WikiLeaks founder Julian Assange is not expected to face charges over leaking classified documents belonging to the CIA, a report says.
Assange has to be charged within 60 days of his first indictment, which was filed in March, according to a Politico report on Sunday.
Federal prosecutors have accused Assange of publishing the documents, known as “Vault 7,” as well as helping whistleblower Chelsea Manning access military computers.
“There is no question that there are leak cases that can’t be prosecuted against the leaker or the leakee because the information is so sensitive that, for your proof at trial, you would have to confirm it is authentic,” Mary McCord, who served as acting assistant attorney general for national security at the Justice Department until 2017, told the publication. “So the irony, often, is that the higher the classification of the leaked material, the harder it is to prosecute.”

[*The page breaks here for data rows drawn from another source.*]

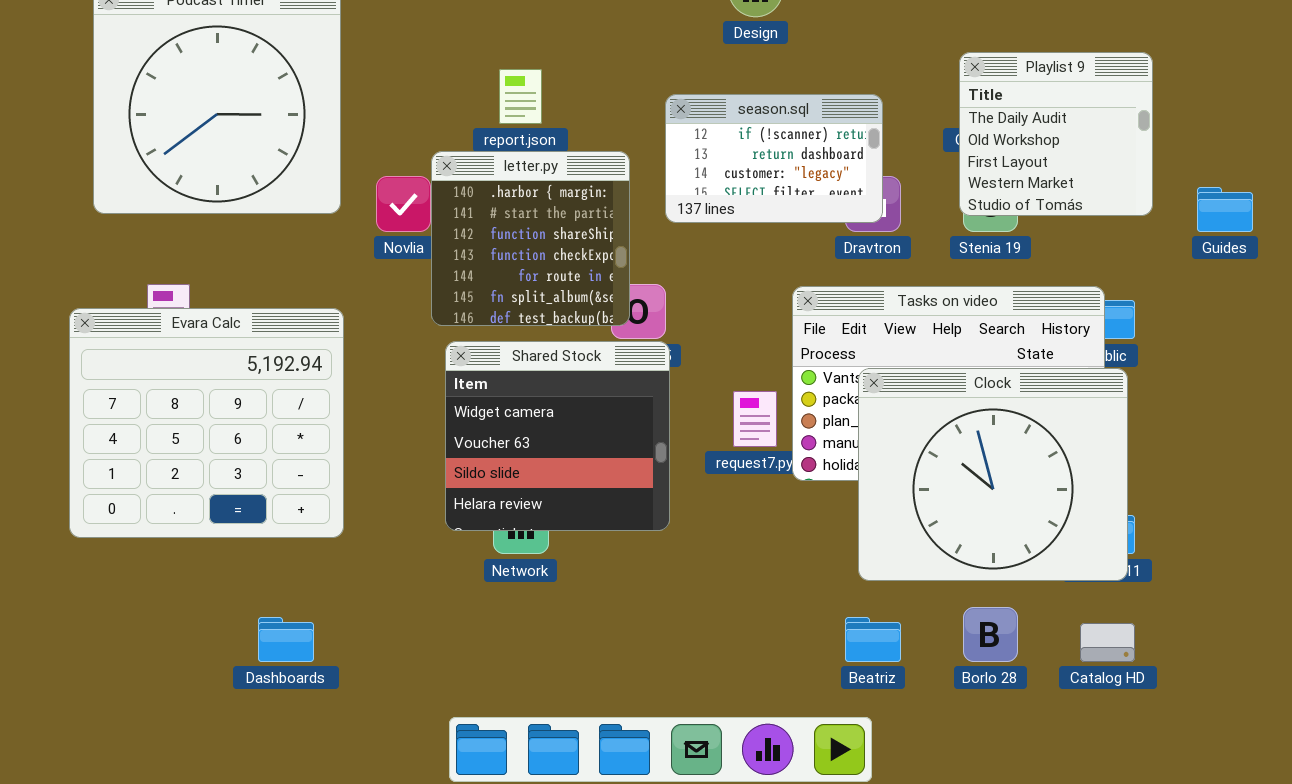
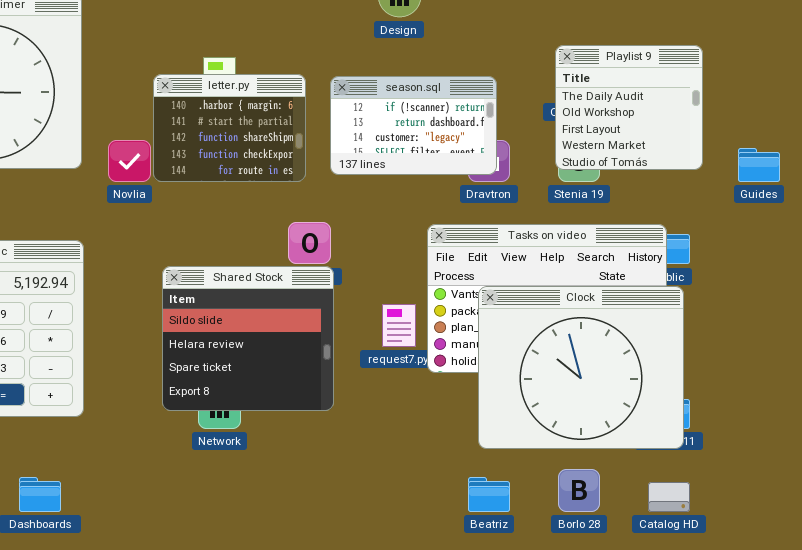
letter.py: [431,151,630,326] -> [153,74,306,182], moved, resized
Shared Stock: [445,341,670,531] -> [162,266,334,411], scrolled down 2 rows

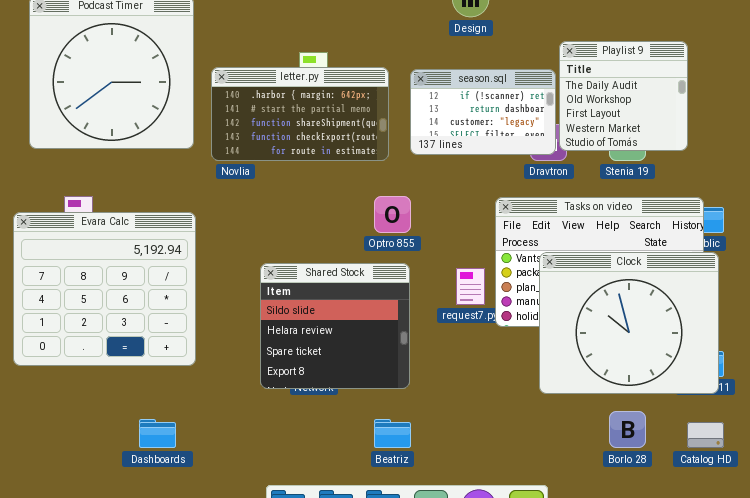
Playlist 9: [555,45,703,170] -> [559,41,688,151], moved
letter.py: [153,74,306,182] -> [211,67,389,161], resized
Shared Stock: [162,266,334,411] -> [260,263,410,389], moved
Beatriz: [468,477,510,512] -> [374,419,411,448], moved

Assange will be prosecuted under the initial count and 17 counts of Espionage Act violations but will face no charges over the 2017 publication of information relating to the Central Intelligence Agency’s hacking capabilities.
The United States claims Assange committed espionage, saying he unlawfully published the names of classified sources and conspired with Manning, an assisted ex-Army intelligence analyst, to obtain access to classified information. Assange could be imprisoned for decades.
The whistleblower was granted asylum by Ecuador’s former president Rafael Correa, after he took refuge in the country’s embassy in 2012. Ecuador's current president, Lenin Moreno, however, revoked the asylum and recently allowed police to arrest him.